The only thing that I did not care for was the fact that the sink must be carried from the water source with two hands. Many times getting water involves a climb down to a creek or river in conditions that call for at least one hand to negotiate. I had some tricky trips to camp a few times.

But alas, in my pursuit of lower weight and smaller volume I switched over to a smaller collapsible bucket (see review) that had a single handle and have let the Kitchen Sink languish in the gear room. It sat next to the 2-liter pots and my spoon collection watching as all the little gear went on the trips with me.

Then in July of 2007 I started backpacking with the woman that would become my wife. When Jenn heard about the sink she asked me to bring it on a three-day hike in Grand Teton NP and fell in love with it. Nice easy warm baths every afternoon. It now goes on every trip that we take together and even on most camping trips as she likes the way that the water will warm up while sitting on a dark picnic table. So everybody is happy. The sink gets to go on trips again, Jenn gets her baths and I get a clean woman to snuggle up to in the tent. Yippee! (I now get the cold bath at the river, oh well.)
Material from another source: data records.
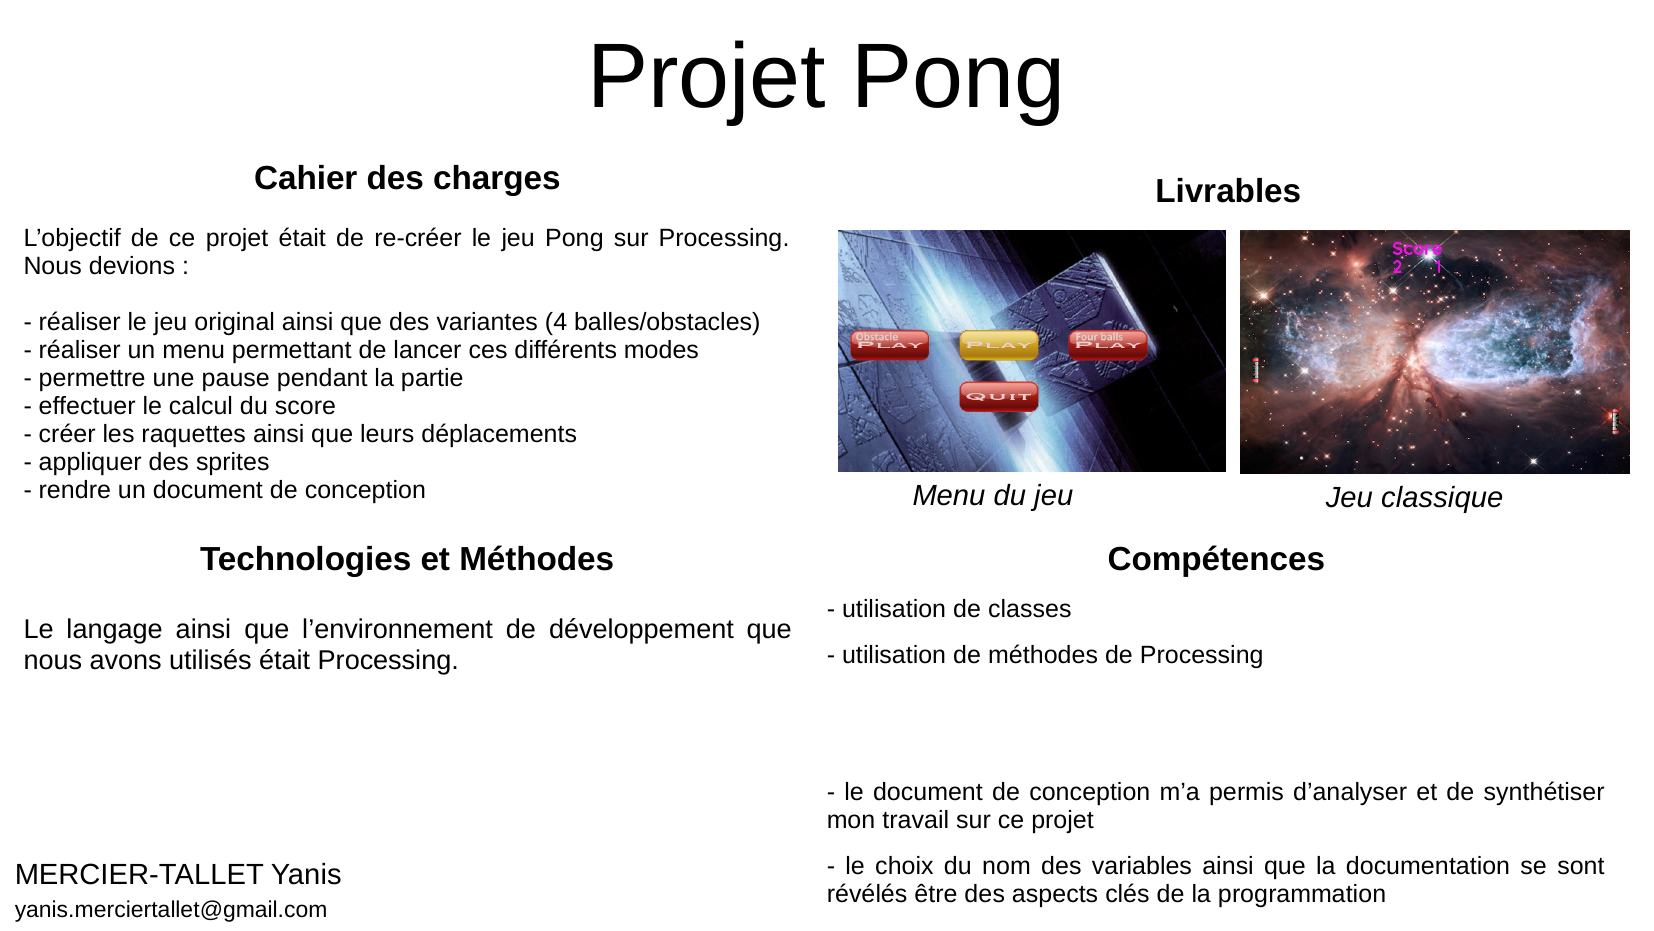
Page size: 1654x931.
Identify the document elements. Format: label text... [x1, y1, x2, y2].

text_box Technologies et Méthodes Le langage ainsi que l’environnement de développement que nous avons utilisés était Processing. [23, 540, 792, 898]
text_box Menu du jeu [897, 472, 1276, 520]
text_box Compétences - utilisation de classes - utilisation de méthodes de Processing - le document de conception m’a permis d’analyser et de synthétiser mon travail sur ce projet - le choix du nom des variables ainsi que la documentation se sont révélés être des aspects clés de la programmation [826, 540, 1607, 910]
text_box MERCIER-TALLET Yanis [0, 850, 461, 889]
title Projet Pong [82, 0, 1571, 154]
text_box yanis.merciertallet@gmail.com [0, 889, 591, 931]
text_box Livrables [826, 165, 1630, 218]
picture [1240, 230, 1630, 474]
text_box Cahier des charges L’objectif de ce projet était de re-créer le jeu Pong sur Processing. Nous devions : - réaliser le jeu original ainsi que des variantes (4 balles/obstacles) - réaliser un menu permettant de lancer ces différents modes - permettre une pause pendant la partie - effectuer le calcul du score - créer les raquettes ainsi que leurs déplacements - appliquer des sprites - rendre un document de conception [23, 106, 792, 540]
picture [838, 230, 1226, 473]
text_box Jeu classique [1311, 473, 1654, 522]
I just got back from a trip with my kids that the sink was a life-saver. I knew we were going to be next to the lake as all backpacking sites are permited for a set location to camp. What I did not know was that the lake was very muddy and weedy. By wading out to deeper water a few times with my bucket I filled the sink which the kids used to clean up with. They love the way the water does not spill out which they noticed right after I filled it up. They kept poking the sides. (Then they got bored and went to play in the muddy, weedy lake..)

go ahead, poke it

I have noticed (well Jenn did actually) that the sink has a few leaks now. They are not bad, just very slow seeps. I may try sealing the seams with tent sealer to see if it will stop them. Otherwise it has held up well. The wire rim has never become kinked from all the twisting to stuff it. The handles are still very secure and the nylon has not faded from the sun.

We really like the sink and expect to be taking it on many trips to come.